[TriZPUG] TriLUG Feb 13: Ansible for remote system management

Justis Peters justis.peters at gmail.com
Mon Jan 27 15:58:41 CET 2014


Please join us for the Triangle Linux Users Group meeting, February 13, 
with TriPython's very own Joseph Tate. Details below:

*Topic:*Ansible
*Presenter:*Joseph Tate
*When:*Thursday, 13th February 2014, 7pm (pizza from 6.45pm)
*Where:*NC State Engineering Building II Room TBA, Centennial Campus 
(watch http://trilug.org/2014-02-13/ansible) for updates
*Parking:*The parking decks and Oval Drive street parking are free after 5pm
*Map:*Google Maps 
<https://maps.google.com/maps?f=q&source=embed&hl=en&geocode=&q=ncsu+dept+of+electrical+and+computer+engineering&aq=&sll=35.77222,-78.674281&sspn=0.001717,0.002307&num=10&ie=UTF8&hq=ncsu+dept+of+electrical+and+computer+engineering&hnear=&ll=35.772117,-78.673933&spn=0.004856,0.004613&t=h&z=14&iwloc=A&cid=7201020630335914881>

*Abstract:*
Ansible is a powerful remote system management tool like Puppet or Chef 
for configuration management and like Fabric and Capistrano for 
application deployment. Ansible can also do system provisioning through 
modules for various cloud providers. As a hybrid, Ansible is a little 
more step-wise than a pure configuration management system (which makes 
it better for deploying software and dealing with multiple system tiers) 
and more declarative than your typical remote automation framework 
(which makes it easier to manage dissimilar systems, even systems not 
originally deployed with Ansible).

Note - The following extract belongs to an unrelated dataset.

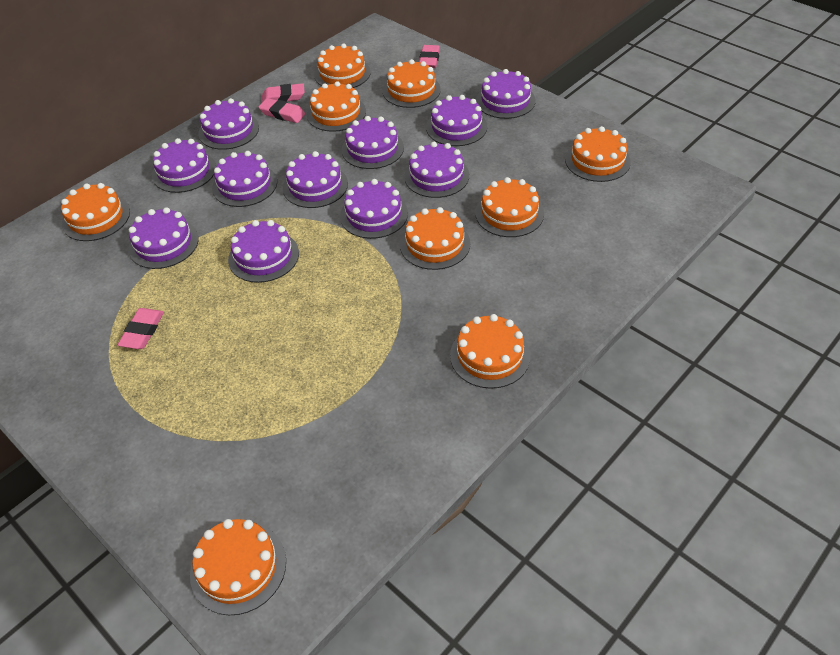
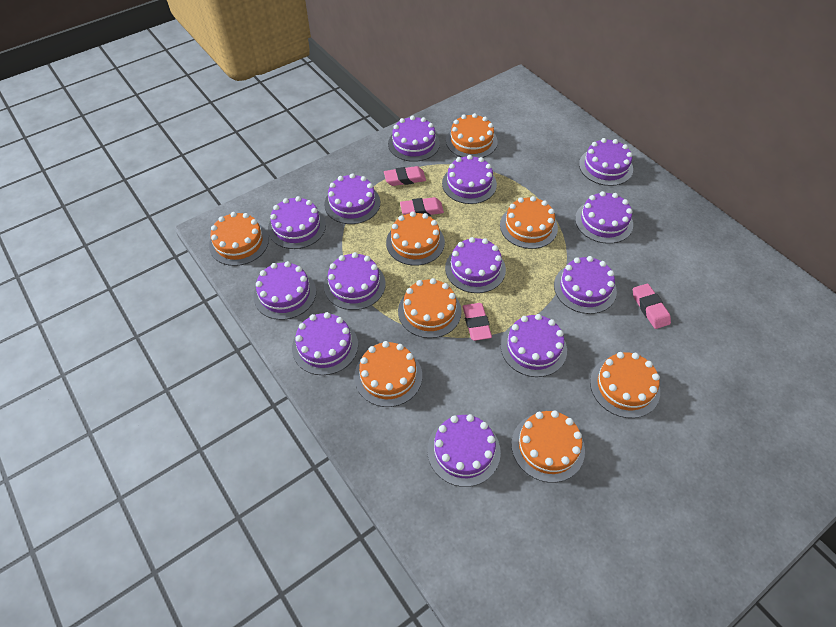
orange cake: [61,183,130,241] [190,519,286,615] [307,81,366,132] [314,44,371,88] [383,59,441,108] [400,207,470,270] [450,314,530,389] [475,177,544,237] [565,126,631,182] = 9 -> [209,212,269,266] [354,341,422,407] [386,211,445,266] [398,278,462,338] [446,113,498,158] [500,196,558,249] [511,410,585,483] [590,352,660,418] = 8
purple cake: [128,207,199,269] [152,138,216,193] [198,98,259,150] [212,151,277,207] [228,220,299,283] [283,151,348,208] [340,179,408,239] [342,116,404,169] [404,142,469,198] [426,95,487,146] [476,69,536,119] = 11 -> [253,261,316,320] [268,196,326,249] [292,312,358,375] [324,173,380,224] [324,252,386,310] [388,116,440,162] [427,414,501,487] [442,155,497,204] [445,237,506,293] [501,314,567,377] [554,256,617,314] [575,191,633,244] [579,138,633,186] = 13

It has very minimal client 
requirements and no deployed client agent. Joseph will introduce Ansible 
for single tasks and highlight some of the built in modules and what you 
can do with them. Then he will jump into best practices for stringing 
multiple tasks together into Ansible Playbooks (especially how not to 
repeat yourself). Finally, he'll tie it all together with Amazon EC2 to 
show how to fire up spot instances using a base image, configure it with 
a set of software and configuration, do some work with it, and finally 
tear it all down.

*Bio:*
Joseph was introduced to Linux while in college in 1998, and while he 
didn't understand Debian then (and arguably still doesn't), did manage 
to download RedHat 5.0 onto a bunch of floppies and install it 
successfully; he then tried never again to look at Windows with varying 
degrees of failure. He cut his first open source teeth on PHP earning 
commit access to a couple of modules in 2001, and since has contributed 
to many other projects. He now contributes most regularly to CherryPy 
and a couple of pet projects. A long time RPM slinger, he worked for the 
now defunct rPath from 2005-2009 building system configuration and 
distro building software. Now he runs the completely virtual 
infrastructure and continuous testing and build system for a small SaaS 
startup in California from his evil lair^W^Wbasement. Joseph holds a BSE 
in Electrical Engineering and Computer Science from Duke University, 
served as Publicity Chair of TriLUG from 2004-2006, and has reluctantly 
been awarded three software patents. He thinks KDE is the best desktop 
to run multiple terminals in, and VIM is the best editor.